# Task directions
Return every line of the material unchanged, from the line containing "el format dels" down through the last line of the material, with both of those lines included.

---- Source material

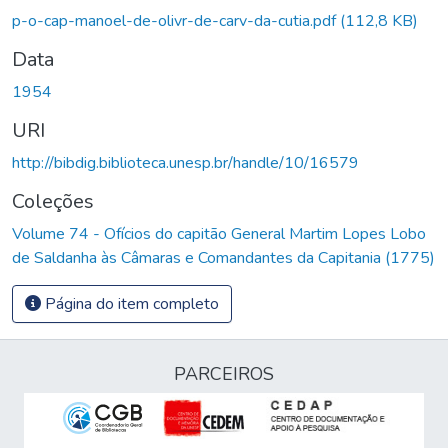
p-o-cap-manoel-de-olivr-de-carv-da-cutia.pdf
(112,8 KB)
Data
1954
URI
http://bibdig.biblioteca.unesp.br/handle/10/16579
Coleções
Volume 74 - Ofícios do capitão General Martim Lopes Lobo
de Saldanha às Câmaras e Comandantes da Capitania (1775)
Página do item completo
PARCEIROS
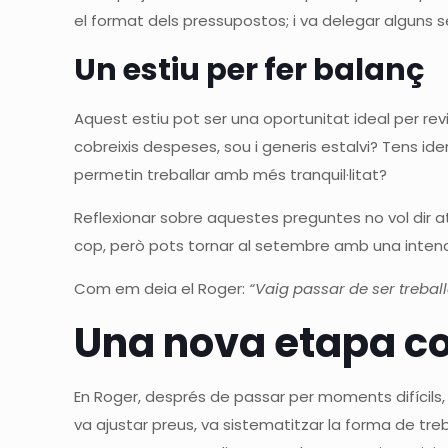
el format dels pressupostos; i va delegar alguns s
Un estiu per fer balanç
Aquest estiu pot ser una oportunitat ideal per re
cobreixis despeses, sou i generis estalvi? Tens i
permetin treballar amb més tranquil·litat?
Reflexionar sobre aquestes preguntes no vol dir a
cop, però pots tornar al setembre amb una intenció
Com em deia el Roger:
“Vaig passar de ser treba
Una nova etapa c
En Roger, després de passar per moments difícils
va ajustar preus, va sistematitzar la forma de tre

--------

# Response area
el format dels pressupostos; i va delegar alguns s
Un estiu per fer balanç
Aquest estiu pot ser una oportunitat ideal per re
cobreixis despeses, sou i generis estalvi? Tens i
permetin treballar amb més tranquil·litat?
Reflexionar sobre aquestes preguntes no vol dir a
cop, però pots tornar al setembre amb una intenció
Com em deia el Roger:
“Vaig passar de ser treba
Una nova etapa c
En Roger, després de passar per moments difícils
va ajustar preus, va sistematitzar la forma de tre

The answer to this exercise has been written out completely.